Dass kommerzieller Erfolg und Anerkennung im Feuilleton nicht zusammengehören müssen, ist keine Neuigkeit. Die Geringschätzung der Kritiker für den 37-Jährigen überrascht auch nicht komplett, hört man das gestern erschienene Europiana. Sein siebtes Studioalbum beginnt mit I Remember Us, das schmerzende Erinnerungen mit aktuellen Treueschwüren kombiniert, begleitet von sanftem Klavier, Streichern und einem Kinderchor. Man kann das Romantik nennen, aber auch Kitsch.

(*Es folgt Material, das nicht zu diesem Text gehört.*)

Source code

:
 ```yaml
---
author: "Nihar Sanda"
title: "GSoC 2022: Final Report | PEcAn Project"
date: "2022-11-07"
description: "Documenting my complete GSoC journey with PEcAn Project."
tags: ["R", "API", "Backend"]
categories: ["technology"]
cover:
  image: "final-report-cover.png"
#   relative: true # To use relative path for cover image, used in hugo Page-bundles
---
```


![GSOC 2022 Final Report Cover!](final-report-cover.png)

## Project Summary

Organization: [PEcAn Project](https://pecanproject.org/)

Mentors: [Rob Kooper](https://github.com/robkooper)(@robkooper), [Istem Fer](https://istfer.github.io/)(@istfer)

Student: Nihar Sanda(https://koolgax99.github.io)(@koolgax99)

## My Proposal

Am Ende der Platte steht War Of Words, das vollkommen überambitioniert wirkt, sowohl im Anspruch des Sängers auf die Rolle als philosophischer Ratgeber als auch im Arrangement, das (wieder mitsamt Kinderchor) ganz laut „große Ballade“ schreit.
Zugleich machen die elf Lieder („Europiana ist kein Sound. Es sind Referenzen und Inspirationen und die Emotionen, die sie hervorrufen. Es ist die Musik aus den Sommern meiner Kindheit, neu gemacht für heute“, sagt Jack Savoretti zum Albumtitel) aber auch klar, worin sein Appeal begründet liegt, und zwar schon bei einer sehr oberflächlichen Betrachtung. Das Albumcover scheint ihn an der Riviera zu zeigen, das Innenfoto im Booklet hingegen einen Whisky im Pub trinkend, und so vermischt er auch diesmal mediterrane Leichtigkeit mit klassischem anglo-amerikanischen Songwriting.

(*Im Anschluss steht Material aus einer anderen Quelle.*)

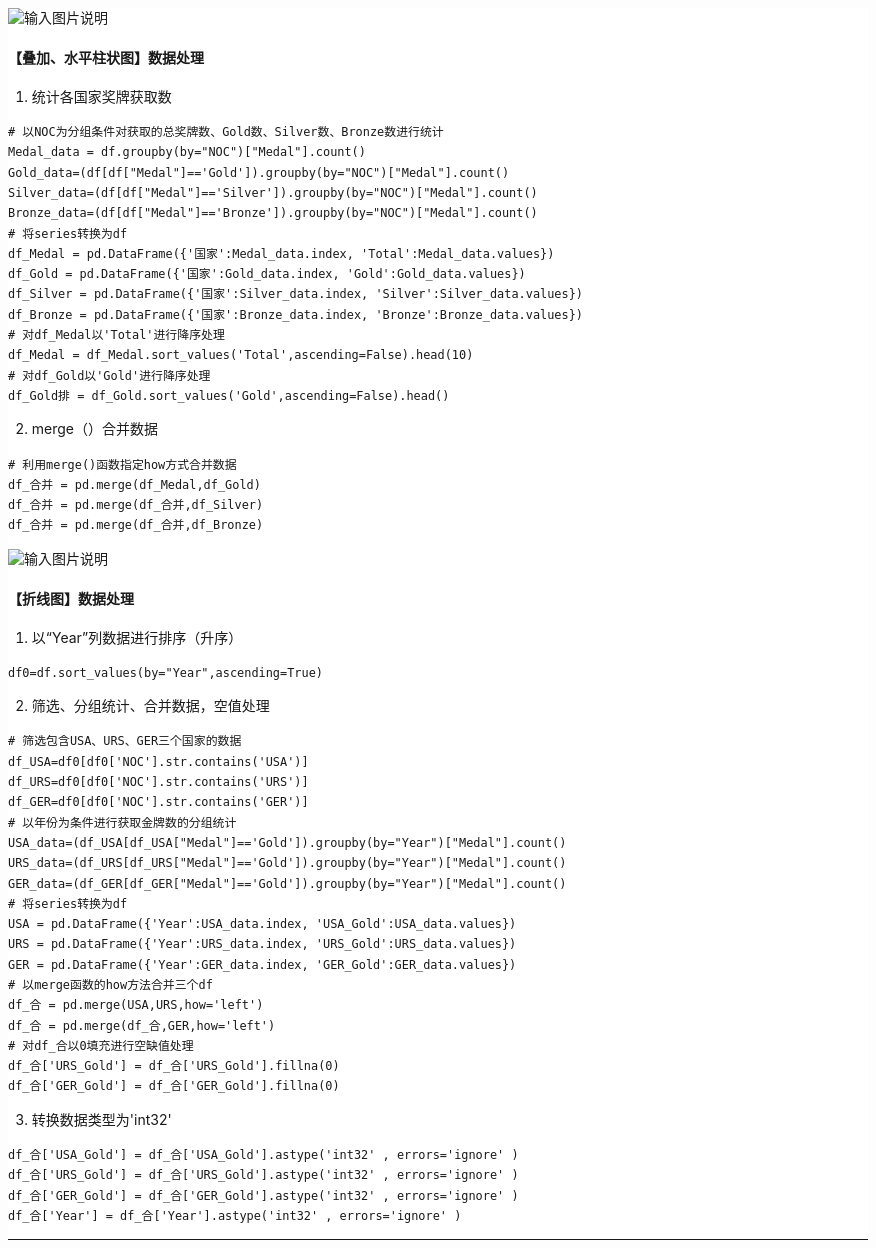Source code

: ![输入图片说明](https://images.gitee.com/uploads/images/2021/0628/111856_d35a65a7_7541825.png "屏幕截图.png")

#### 【叠加、水平柱状图】数据处理
1. 统计各国家奖牌获取数
```
# 以NOC为分组条件对获取的总奖牌数、Gold数、Silver数、Bronze数进行统计
Medal_data = df.groupby(by="NOC")["Medal"].count()
Gold_data=(df[df["Medal"]=='Gold']).groupby(by="NOC")["Medal"].count()
Silver_data=(df[df["Medal"]=='Silver']).groupby(by="NOC")["Medal"].count()
Bronze_data=(df[df["Medal"]=='Bronze']).groupby(by="NOC")["Medal"].count()
# 将series转换为df
df_Medal = pd.DataFrame({'国家':Medal_data.index, 'Total':Medal_data.values})
df_Gold = pd.DataFrame({'国家':Gold_data.index, 'Gold':Gold_data.values})
df_Silver = pd.DataFrame({'国家':Silver_data.index, 'Silver':Silver_data.values})
df_Bronze = pd.DataFrame({'国家':Bronze_data.index, 'Bronze':Bronze_data.values})
# 对df_Medal以'Total'进行降序处理
df_Medal = df_Medal.sort_values('Total',ascending=False).head(10)
# 对df_Gold以'Gold'进行降序处理
df_Gold排 = df_Gold.sort_values('Gold',ascending=False).head()
```
2. merge（）合并数据
```
# 利用merge()函数指定how方式合并数据
df_合并 = pd.merge(df_Medal,df_Gold)
df_合并 = pd.merge(df_合并,df_Silver)
df_合并 = pd.merge(df_合并,df_Bronze)
```
![输入图片说明](https://images.gitee.com/uploads/images/2021/0628/112135_1a2bdfd5_7541825.png "屏幕截图.png")

#### 【折线图】数据处理
1. 以“Year”列数据进行排序（升序）
```
df0=df.sort_values(by="Year",ascending=True)
```
2. 筛选、分组统计、合并数据，空值处理
```
# 筛选包含USA、URS、GER三个国家的数据
df_USA=df0[df0['NOC'].str.contains('USA')]
df_URS=df0[df0['NOC'].str.contains('URS')]
df_GER=df0[df0['NOC'].str.contains('GER')]
# 以年份为条件进行获取金牌数的分组统计
USA_data=(df_USA[df_USA["Medal"]=='Gold']).groupby(by="Year")["Medal"].count()
URS_data=(df_URS[df_URS["Medal"]=='Gold']).groupby(by="Year")["Medal"].count()
GER_data=(df_GER[df_GER["Medal"]=='Gold']).groupby(by="Year")["Medal"].count()
# 将series转换为df
USA = pd.DataFrame({'Year':USA_data.index, 'USA_Gold':USA_data.values})
URS = pd.DataFrame({'Year':URS_data.index, 'URS_Gold':URS_data.values})
GER = pd.DataFrame({'Year':GER_data.index, 'GER_Gold':GER_data.values})
# 以merge函数的how方法合并三个df
df_合 = pd.merge(USA,URS,how='left')
df_合 = pd.merge(df_合,GER,how='left')
# 对df_合以0填充进行空缺值处理
df_合['URS_Gold'] = df_合['URS_Gold'].fillna(0)
df_合['GER_Gold'] = df_合['GER_Gold'].fillna(0)
```
3.  转换数据类型为'int32'
```
df_合['USA_Gold'] = df_合['USA_Gold'].astype('int32' , errors='ignore' )
df_合['URS_Gold'] = df_合['URS_Gold'].astype('int32' , errors='ignore' )
df_合['GER_Gold'] = df_合['GER_Gold'].astype('int32' , errors='ignore' )
df_合['Year'] = df_合['Year'].astype('int32' , errors='ignore' )
```
-------------------------------------------------------------------------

Die drei Gäste auf dieser Platte setzen ebenfalls deutliche Koordinaten. Nile Rodgers (Chic) ist bei Who’s Hurting Who mit von der Partie, der Song vereint eine Wah-Wah-Gitarre und natürlich einen funky Bass mit vielen weiteren sattsam bekannten Bausteinen, hat aber im richtigen Moment auch den nötigen Biss oder eine kleine Überraschung zu bieten. Gizmo Varillas sorgt in Calling Me Back To You für ein bisschen Extra-Exotik, das Ergebnis ist zwar nicht herausragend, aber man hört die Freude am Zusammenspiel der beiden Musiker. John Oates, der in den Achtzigern als eine Hälfte von Hall & Oates die Popwelt mitregierte, wirkt bei When You’re Lonely mit. Diese Zusammenarbeit zeigt: Die Stimme von Jack Savoretti kann einen gewöhnlichen Song zwar nicht komplett retten, aber zumindest phasenweise interessant machen.

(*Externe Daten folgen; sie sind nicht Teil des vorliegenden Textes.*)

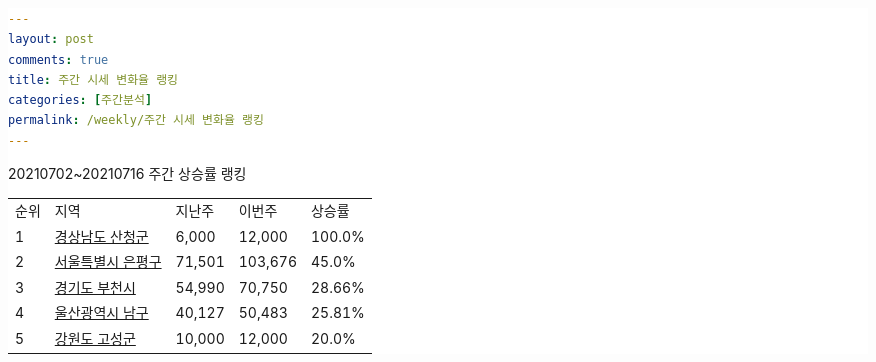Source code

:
 ```yaml
---
layout: post
comments: true
title: 주간 시세 변화율 랭킹
categories: [주간분석]
permalink: /weekly/주간 시세 변화율 랭킹
---
```


20210702~20210716 주간 상승률 랭킹

<table class="sortable">
  <tr>
    <td>순위</td>
    <td>지역</td>
    <td>지난주</td>
    <td>이번주</td>
    <td>상승률</td>
  </tr>

  <tr class="item">
    <td>1</td>
    <td><a href="/apt/경상남도 산청군">경상남도 산청군</a></td>
    <td>6,000</td>
    <td>12,000</td>
    <td>100.0%</td>
  </tr>

  <tr class="item">
    <td>2</td>
    <td><a href="/apt/서울특별시 은평구">서울특별시 은평구</a></td>
    <td>71,501</td>
    <td>103,676</td>
    <td>45.0%</td>
  </tr>

  <tr class="item">
    <td>3</td>
    <td><a href="/apt/경기도 부천시">경기도 부천시</a></td>
    <td>54,990</td>
    <td>70,750</td>
    <td>28.66%</td>
  </tr>

  <tr class="item">
    <td>4</td>
    <td><a href="/apt/울산광역시 남구">울산광역시 남구</a></td>
    <td>40,127</td>
    <td>50,483</td>
    <td>25.81%</td>
  </tr>

  <tr class="item">
    <td>5</td>
    <td><a href="/apt/강원도 고성군">강원도 고성군</a></td>
    <td>10,000</td>
    <td>12,000</td>
    <td>20.0%</td>
  </tr>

Als Produzenten sind diesmal Cam Blackwood (George Ezra, Florence & The Machine) und Mark Ralph (Jess Glynne, Years & Years, Jax Jones) am Werk, aufgenommen wurde Europiana in den Abbey Road Studios. Deren Aura scheint vor allem auf The Way You Say Goodbye abgefärbt zu haben, das vergleichsweise erwachsen und sehr solide wird. Dem gegenüber stehen Songs wie Secret Life, das einen Hauch von Italo Disco verbreitet, das leichtfüßige und eingängige Too Much History oder Dancing In The Living Room, das man sich wie Jamiroquai mit Blues-Stimme vorstellen kann.
Einiges davon klingt nach Dienstleistung fürs Radio, aber dass die beiden Songs auf Europiana, die Jack Savoretti ganz alleine geschrieben hat, tatsächlich am meisten Charakter haben, kann man ihm durchaus zugute halten. Bei Each And Every Moment könnte man nicht nur wegen des Saxofons glauben, Bruce Springsteen hätte sich ins Studio 54 verirrt. More Than Ever zeigt: Es klingt einfach gut, wenn er – zunächst fast nur vom Klavier begleitet – sein Herz ausschüttet. Womöglich ist das der sehr simple Schlüssel, um den Erfolg von Jack Savoretti zu erklären: Er liegt vielleicht in seiner Entschlossenheit begründet, einfach schöne Lieder zu machen.